Now that so many more men undergo prostate screening at a relatively young age, often when cancer is in a very early stage—the need for a uropathologist’s eye is more critical than ever, according to Dr. Qureshi. “It’s one thing to find cancer in half the prostate of an 80-year-old man. The trick is not in finding wall-to-wall cancer but in looking at a 52-year-old patient and recognizing the three atypical glands, which may turn out to be cancer when pursued.”
Just do the math, Dr. Qureshi says. “The progression rate of prostate cancer from start to full-fledged disease is eight to 10 years. This man’s disease is getting picked up at an extremely early stage where maybe 1% of his prostate is cancerous. He’s looking at a 99% chance of cure. But if the pathologist misses it, he’s coming back in five years with a full-fledged cancer, and perhaps a $5 million lawsuit against you.”
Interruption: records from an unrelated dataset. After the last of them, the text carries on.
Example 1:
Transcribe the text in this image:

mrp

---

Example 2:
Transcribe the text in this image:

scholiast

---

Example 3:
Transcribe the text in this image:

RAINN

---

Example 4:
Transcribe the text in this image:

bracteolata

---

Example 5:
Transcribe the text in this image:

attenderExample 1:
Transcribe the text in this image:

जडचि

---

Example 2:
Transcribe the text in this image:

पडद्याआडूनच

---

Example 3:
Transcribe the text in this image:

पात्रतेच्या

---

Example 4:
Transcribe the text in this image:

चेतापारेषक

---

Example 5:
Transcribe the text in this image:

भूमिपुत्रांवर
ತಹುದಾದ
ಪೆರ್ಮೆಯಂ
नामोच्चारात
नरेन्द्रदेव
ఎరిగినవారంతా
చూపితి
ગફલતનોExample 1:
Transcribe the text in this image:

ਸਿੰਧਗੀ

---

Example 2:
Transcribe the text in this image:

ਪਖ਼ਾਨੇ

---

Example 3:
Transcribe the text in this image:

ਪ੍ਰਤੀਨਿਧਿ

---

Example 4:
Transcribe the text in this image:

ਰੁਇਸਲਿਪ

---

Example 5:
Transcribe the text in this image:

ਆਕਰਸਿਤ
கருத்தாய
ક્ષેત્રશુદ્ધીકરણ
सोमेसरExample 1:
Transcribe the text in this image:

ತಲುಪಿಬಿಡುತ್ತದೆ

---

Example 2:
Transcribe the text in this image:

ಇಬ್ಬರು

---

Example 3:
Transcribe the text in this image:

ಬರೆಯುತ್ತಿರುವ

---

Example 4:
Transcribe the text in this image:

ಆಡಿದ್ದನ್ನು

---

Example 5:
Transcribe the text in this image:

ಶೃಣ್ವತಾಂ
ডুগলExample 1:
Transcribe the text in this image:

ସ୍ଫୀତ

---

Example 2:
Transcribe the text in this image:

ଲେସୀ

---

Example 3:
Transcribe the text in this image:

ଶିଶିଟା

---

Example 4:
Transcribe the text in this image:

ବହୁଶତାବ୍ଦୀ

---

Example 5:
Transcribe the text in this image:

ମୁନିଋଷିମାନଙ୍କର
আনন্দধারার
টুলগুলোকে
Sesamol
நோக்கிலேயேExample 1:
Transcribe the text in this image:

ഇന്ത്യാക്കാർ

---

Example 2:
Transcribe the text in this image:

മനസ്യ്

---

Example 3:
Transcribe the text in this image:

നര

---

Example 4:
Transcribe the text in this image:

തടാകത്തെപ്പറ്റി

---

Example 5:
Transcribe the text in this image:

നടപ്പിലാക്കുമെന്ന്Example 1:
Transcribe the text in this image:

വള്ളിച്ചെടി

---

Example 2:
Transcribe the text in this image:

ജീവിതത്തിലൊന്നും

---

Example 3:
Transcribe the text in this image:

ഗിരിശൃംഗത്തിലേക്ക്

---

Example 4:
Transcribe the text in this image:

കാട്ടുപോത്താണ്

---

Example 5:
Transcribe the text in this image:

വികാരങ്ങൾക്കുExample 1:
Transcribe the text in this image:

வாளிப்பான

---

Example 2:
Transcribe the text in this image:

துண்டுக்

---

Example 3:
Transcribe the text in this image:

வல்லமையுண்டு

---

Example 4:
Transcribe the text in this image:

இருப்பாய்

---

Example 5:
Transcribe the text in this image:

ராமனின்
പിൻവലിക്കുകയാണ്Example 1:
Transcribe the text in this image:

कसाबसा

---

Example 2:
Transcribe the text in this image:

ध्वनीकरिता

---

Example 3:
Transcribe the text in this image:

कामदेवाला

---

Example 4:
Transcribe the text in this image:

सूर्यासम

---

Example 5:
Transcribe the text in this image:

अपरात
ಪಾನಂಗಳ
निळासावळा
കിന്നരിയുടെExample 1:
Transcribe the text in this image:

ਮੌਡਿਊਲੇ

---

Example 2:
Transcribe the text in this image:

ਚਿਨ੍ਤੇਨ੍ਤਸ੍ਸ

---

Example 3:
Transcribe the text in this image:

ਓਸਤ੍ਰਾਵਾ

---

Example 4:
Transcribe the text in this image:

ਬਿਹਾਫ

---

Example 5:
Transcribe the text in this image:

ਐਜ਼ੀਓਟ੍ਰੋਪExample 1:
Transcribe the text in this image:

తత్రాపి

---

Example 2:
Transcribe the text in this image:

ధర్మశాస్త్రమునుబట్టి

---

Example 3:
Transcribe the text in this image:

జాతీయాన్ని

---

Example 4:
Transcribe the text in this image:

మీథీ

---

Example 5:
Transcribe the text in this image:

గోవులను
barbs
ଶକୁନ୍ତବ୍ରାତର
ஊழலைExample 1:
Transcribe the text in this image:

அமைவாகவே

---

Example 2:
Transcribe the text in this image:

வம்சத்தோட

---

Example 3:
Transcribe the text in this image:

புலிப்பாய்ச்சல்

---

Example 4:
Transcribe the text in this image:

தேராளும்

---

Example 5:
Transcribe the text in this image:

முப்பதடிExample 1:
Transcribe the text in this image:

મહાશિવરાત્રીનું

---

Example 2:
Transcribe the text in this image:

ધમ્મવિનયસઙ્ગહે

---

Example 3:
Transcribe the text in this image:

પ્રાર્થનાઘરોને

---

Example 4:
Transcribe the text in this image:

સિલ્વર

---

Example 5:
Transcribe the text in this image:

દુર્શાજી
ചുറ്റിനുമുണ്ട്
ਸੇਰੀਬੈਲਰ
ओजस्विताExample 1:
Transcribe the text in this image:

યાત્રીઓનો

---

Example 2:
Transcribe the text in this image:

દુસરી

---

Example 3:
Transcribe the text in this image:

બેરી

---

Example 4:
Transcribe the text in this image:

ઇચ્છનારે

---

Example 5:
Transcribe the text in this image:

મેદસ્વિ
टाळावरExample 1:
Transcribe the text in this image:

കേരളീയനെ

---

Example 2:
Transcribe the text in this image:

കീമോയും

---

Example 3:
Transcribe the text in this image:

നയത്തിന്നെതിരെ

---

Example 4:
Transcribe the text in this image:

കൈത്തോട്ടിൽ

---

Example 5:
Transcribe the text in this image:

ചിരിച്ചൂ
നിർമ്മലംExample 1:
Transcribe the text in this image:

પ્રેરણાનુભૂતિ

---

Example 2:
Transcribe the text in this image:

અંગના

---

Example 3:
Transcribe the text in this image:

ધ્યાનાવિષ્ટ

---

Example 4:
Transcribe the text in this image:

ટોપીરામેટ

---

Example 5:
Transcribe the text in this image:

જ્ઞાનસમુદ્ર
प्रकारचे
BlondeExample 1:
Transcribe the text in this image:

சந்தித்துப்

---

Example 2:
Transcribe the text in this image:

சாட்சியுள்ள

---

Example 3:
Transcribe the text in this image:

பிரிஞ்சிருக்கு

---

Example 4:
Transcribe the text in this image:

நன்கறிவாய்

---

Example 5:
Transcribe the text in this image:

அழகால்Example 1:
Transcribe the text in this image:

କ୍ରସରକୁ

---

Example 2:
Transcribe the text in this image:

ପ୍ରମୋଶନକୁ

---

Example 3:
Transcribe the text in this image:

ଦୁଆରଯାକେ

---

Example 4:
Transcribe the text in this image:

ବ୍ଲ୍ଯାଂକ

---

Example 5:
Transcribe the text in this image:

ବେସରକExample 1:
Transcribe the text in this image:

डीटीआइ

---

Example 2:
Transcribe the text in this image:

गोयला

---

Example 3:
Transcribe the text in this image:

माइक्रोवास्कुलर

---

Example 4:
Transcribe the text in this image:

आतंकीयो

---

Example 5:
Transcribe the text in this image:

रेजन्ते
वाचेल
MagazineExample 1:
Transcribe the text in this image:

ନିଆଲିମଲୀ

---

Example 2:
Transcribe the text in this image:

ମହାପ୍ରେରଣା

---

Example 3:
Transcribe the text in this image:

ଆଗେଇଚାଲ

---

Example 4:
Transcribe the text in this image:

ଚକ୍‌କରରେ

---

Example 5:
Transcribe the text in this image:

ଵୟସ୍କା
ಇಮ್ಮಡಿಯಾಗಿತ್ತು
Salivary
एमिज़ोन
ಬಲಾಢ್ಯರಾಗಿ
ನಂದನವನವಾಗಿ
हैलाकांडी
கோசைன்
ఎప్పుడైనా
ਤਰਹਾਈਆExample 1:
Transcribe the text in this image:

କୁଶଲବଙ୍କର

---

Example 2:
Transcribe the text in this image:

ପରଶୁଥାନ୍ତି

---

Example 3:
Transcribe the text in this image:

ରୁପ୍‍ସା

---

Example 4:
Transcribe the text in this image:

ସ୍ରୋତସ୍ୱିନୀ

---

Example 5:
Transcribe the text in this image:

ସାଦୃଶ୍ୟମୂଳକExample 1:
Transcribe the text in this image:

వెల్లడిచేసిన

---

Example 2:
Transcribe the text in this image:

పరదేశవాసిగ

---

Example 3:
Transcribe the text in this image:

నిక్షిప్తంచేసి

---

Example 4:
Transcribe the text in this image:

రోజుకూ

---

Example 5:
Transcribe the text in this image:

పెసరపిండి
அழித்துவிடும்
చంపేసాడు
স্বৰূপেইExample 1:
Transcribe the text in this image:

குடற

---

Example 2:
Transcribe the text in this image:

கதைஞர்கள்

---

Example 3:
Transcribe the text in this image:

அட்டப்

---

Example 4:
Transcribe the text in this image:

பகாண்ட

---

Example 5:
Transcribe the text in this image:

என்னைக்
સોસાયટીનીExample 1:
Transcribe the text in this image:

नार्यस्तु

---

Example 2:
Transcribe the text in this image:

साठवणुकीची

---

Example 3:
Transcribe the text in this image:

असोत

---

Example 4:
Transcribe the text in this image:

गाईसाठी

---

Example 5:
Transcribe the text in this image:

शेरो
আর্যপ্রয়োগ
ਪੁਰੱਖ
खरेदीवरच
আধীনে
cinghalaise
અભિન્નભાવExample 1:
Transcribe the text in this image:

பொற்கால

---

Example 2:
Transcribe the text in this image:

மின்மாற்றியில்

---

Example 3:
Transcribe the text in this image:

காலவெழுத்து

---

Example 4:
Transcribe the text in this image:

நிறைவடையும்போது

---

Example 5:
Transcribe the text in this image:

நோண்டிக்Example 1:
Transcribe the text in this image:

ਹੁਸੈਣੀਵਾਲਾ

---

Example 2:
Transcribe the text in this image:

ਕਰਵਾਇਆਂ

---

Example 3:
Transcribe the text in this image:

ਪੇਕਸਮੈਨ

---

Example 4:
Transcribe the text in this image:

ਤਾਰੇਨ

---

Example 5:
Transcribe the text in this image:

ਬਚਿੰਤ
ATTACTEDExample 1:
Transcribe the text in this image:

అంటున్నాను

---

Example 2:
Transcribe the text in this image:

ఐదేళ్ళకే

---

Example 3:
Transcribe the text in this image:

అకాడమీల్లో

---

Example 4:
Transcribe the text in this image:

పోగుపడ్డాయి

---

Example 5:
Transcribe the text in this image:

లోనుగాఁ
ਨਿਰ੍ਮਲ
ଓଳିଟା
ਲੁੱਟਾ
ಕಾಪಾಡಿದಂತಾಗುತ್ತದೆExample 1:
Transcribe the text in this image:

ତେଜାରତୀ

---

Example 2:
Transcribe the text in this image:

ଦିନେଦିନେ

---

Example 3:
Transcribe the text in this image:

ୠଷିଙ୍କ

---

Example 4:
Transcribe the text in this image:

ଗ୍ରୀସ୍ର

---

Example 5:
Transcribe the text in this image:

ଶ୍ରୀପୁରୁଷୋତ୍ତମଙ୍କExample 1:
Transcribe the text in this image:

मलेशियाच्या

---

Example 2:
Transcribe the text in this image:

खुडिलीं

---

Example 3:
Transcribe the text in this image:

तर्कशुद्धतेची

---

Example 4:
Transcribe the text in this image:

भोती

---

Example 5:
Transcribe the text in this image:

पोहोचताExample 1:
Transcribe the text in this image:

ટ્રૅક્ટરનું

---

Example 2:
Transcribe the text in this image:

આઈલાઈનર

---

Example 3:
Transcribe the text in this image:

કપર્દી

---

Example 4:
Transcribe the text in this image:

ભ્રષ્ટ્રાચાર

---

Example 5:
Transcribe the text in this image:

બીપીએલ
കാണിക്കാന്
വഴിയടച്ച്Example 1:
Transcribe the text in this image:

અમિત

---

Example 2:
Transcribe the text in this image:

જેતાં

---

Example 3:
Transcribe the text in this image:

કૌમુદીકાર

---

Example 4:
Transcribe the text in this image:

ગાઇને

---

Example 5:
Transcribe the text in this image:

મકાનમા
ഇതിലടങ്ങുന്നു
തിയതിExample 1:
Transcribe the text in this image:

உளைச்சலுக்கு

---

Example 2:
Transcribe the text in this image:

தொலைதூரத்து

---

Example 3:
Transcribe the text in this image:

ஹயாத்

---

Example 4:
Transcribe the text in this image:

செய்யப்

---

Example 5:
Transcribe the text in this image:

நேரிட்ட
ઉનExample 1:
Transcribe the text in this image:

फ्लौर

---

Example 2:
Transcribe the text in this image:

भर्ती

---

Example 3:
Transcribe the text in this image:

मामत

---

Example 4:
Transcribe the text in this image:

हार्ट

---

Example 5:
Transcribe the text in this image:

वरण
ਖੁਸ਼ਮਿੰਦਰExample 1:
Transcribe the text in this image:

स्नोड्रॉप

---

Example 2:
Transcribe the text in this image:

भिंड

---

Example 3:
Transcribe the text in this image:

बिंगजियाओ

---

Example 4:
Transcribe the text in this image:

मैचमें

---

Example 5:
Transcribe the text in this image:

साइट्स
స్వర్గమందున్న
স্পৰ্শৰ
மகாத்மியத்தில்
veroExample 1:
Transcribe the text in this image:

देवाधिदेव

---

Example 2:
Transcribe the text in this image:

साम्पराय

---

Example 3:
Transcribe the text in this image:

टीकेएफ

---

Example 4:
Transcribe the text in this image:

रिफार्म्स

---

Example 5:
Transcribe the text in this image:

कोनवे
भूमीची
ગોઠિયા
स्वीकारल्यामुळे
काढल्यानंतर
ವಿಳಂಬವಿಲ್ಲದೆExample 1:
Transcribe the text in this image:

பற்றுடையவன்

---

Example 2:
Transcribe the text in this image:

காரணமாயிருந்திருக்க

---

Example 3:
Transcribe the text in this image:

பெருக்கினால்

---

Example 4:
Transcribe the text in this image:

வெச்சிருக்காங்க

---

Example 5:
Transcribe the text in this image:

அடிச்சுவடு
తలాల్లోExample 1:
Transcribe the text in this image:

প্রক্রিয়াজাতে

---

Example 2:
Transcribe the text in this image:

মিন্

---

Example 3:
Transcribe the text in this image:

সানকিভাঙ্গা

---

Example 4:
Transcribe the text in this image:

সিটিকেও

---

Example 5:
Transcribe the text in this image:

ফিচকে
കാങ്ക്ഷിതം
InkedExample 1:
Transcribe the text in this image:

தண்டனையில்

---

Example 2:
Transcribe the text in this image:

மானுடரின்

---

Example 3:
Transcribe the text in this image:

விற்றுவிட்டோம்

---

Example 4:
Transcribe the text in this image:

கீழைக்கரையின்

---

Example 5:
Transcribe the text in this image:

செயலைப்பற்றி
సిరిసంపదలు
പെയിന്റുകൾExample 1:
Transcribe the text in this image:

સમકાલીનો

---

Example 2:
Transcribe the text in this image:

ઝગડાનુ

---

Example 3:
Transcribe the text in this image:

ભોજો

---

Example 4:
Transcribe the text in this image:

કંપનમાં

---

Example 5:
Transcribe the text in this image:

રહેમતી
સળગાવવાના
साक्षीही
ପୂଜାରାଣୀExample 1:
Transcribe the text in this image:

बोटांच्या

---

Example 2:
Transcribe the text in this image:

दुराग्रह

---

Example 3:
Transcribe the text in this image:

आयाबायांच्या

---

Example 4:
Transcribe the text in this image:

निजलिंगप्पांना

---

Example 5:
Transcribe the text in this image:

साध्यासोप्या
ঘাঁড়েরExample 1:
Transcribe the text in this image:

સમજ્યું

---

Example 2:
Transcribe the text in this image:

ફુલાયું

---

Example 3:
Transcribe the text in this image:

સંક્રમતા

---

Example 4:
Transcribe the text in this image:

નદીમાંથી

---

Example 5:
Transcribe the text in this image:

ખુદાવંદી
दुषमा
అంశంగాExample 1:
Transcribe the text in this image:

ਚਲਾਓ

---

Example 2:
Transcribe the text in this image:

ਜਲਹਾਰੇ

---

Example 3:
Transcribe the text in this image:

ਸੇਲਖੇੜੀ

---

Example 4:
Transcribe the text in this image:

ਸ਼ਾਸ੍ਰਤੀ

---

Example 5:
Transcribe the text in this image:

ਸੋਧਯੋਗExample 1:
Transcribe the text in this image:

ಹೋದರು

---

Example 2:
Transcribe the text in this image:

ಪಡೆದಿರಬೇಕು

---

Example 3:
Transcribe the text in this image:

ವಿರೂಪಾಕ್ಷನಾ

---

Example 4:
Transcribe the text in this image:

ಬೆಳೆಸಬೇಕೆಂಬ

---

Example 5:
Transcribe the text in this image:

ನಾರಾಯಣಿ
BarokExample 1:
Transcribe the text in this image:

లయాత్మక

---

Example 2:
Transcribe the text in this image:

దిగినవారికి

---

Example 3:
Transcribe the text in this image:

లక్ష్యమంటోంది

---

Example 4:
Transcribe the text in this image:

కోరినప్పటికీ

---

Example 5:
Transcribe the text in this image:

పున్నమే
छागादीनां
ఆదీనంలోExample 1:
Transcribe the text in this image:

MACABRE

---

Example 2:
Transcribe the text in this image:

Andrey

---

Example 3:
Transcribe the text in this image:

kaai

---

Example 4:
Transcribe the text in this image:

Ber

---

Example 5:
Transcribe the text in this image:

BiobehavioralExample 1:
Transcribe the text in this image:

Dr. Qureshi says that this illustrates how the onus on the pathologist has increased as the changes in criteria for prostate screening have led to earlier detection. “Clinicians are looking for definitive guidance, and that is where you need a specialized uropathologist,” he explains.
Unlike many larger labs that pay their pathologists based on a high number of slides to be read each day, Dr. Qureshi takes a much different approach with his staff—one that he believes is crucial for quality assurance purposes. “I’ll stop a pathologist who does more than 80 prostate slides per day, because I know there comes a saturation point where they’re going to be swayed and get tired or just start saying, ‘This must be benign.’ If you’re going to do 150 slides a day, I’m sorry, but you’re going to miss cancer.”